The most obvious example of that hypocrisy comes from the Saudis - who stretched the definition of irony to breaking point with their presence at that march - who executed 47 people this week. We might expect that given their past form; but even in Europe, the actions of the establishment speak far louder than any words they may have been uttered at the time.
To the delight of the French government, its neighbours in Belgium arrested the controversial comedian Dieudonne M'Bala M'Bala in November and sentenced him to two months in jail for his 'racist and anti-Semitic' material.
It is simply impossible to, on the one hand, loudly trumpet your commitment to free speech and, on the other, jail a comedian, no matter how awful he may be.
There is no 'but' in the statement 'I believe in freedom of speech...' yet that lesson has been completely lost - if it was ever learned in the first place.
Here in Ireland, we have seen the increasingly ludicrous imposition of so-called 'safe spaces' on Irish campuses where students are 'protected' from views which might make them uncomfortable.
That's always good for a cheap snigger at the weak-minded stupidity and intellectual inadequacy of some of today's Millennials, but it also resulted in Trinity College cancelling a planned lecture on 'Apostasy and the rise of Islam' by Iranian human rights activist Maryam Namazie - because some students complained that she made Trinity an 'unsafe' environment.
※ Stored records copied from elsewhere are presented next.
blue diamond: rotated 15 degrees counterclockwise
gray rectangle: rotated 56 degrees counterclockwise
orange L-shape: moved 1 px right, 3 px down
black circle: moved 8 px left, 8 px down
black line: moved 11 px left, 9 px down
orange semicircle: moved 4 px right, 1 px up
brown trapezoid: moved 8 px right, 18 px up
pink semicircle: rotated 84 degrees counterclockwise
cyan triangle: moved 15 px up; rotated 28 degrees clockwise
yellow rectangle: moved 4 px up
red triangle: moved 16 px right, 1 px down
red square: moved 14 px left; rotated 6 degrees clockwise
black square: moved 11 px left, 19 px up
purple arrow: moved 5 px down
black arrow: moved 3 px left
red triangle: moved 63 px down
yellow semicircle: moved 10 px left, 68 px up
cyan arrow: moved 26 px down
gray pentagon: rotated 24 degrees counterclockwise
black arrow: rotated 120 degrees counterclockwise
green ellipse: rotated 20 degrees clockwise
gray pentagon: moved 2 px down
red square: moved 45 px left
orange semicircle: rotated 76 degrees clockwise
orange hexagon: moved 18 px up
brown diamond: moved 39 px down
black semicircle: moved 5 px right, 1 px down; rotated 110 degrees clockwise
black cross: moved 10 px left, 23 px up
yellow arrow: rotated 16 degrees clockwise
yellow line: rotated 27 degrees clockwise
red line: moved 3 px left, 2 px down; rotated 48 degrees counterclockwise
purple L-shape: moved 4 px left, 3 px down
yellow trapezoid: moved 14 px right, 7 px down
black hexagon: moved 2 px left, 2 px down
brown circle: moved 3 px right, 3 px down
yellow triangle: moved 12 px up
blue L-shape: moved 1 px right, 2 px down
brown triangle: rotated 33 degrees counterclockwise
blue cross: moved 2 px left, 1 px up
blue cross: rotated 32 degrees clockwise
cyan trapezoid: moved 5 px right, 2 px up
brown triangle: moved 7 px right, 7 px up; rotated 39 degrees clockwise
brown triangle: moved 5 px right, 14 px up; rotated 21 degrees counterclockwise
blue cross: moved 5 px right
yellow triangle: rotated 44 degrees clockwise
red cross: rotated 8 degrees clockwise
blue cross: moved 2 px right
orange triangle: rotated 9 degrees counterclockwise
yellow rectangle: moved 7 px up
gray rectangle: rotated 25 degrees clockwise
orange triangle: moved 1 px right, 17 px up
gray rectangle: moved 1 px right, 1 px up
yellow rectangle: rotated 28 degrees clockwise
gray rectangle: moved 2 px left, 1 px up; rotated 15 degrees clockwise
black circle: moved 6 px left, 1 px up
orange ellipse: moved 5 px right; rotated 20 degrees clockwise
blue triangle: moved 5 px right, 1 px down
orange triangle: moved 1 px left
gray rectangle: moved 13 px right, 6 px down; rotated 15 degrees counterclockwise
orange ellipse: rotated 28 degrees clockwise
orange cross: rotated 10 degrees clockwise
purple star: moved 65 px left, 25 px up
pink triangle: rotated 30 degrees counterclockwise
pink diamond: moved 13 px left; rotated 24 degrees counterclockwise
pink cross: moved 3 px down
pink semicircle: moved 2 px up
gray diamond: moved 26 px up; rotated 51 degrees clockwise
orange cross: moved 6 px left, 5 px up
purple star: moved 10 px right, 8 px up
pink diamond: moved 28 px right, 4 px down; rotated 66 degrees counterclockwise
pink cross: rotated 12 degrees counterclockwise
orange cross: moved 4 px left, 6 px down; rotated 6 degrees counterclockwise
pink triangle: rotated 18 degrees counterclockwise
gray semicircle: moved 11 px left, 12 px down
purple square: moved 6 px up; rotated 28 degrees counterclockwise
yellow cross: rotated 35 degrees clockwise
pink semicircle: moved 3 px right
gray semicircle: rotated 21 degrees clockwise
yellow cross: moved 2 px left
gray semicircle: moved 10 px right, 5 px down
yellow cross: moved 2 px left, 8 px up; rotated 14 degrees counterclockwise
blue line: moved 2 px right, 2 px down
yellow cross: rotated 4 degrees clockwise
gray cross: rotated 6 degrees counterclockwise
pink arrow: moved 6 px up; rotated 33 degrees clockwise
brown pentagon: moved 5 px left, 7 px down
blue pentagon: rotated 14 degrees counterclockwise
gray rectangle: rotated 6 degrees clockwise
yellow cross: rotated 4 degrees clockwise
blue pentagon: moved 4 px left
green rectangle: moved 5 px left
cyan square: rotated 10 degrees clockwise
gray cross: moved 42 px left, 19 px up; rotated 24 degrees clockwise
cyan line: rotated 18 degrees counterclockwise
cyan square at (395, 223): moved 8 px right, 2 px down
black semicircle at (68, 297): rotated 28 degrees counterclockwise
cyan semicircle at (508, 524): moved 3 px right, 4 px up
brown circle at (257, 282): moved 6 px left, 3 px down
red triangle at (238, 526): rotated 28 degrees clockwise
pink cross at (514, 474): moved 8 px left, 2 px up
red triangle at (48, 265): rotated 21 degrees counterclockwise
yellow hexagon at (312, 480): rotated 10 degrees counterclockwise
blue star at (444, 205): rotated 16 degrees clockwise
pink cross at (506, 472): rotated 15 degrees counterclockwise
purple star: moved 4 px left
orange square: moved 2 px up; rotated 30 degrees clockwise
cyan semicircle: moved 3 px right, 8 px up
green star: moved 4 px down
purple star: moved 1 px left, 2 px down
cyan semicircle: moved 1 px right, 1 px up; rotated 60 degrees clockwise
Not because some of those whom have threatened her might turn up to kill her and hurt other people in the process, mind you - but simply because some students objected to the content of her talk.
How many of the worthies who were so quick to stick #JesuisCharlie on their social media profile also kept their mouth shut when Namazie was being hounded so disgracefully?
There is precious little any of us can do about terrorism but we have a profound and challenging obligation to tackle the erosion of free expression we are currently enduring. If that means offending the beliefs of some people? Well, some beliefs deserve to be mocked and if the believers are outraged, that's their problem.
The problem of living in a liberal democracy is that there is little appetite for aggressively defending the right to offend.
We would rather sit idly by and allow the narrative to be controlled by lunatics than be accused of the greatest secular sin imaginable - racism, or its idiot cousin, Islamophobia.
No good could ever have come from the atrocity in Paris 12 months ago, but it should be a cause of genuine despair that we have actually retreated from the values we pretended to espouse in the wake of the massacre.
And on that level alone, it proves that despite all the hot air and guff we had to listen to from Charlie's fair weather friends, the terrorists have won.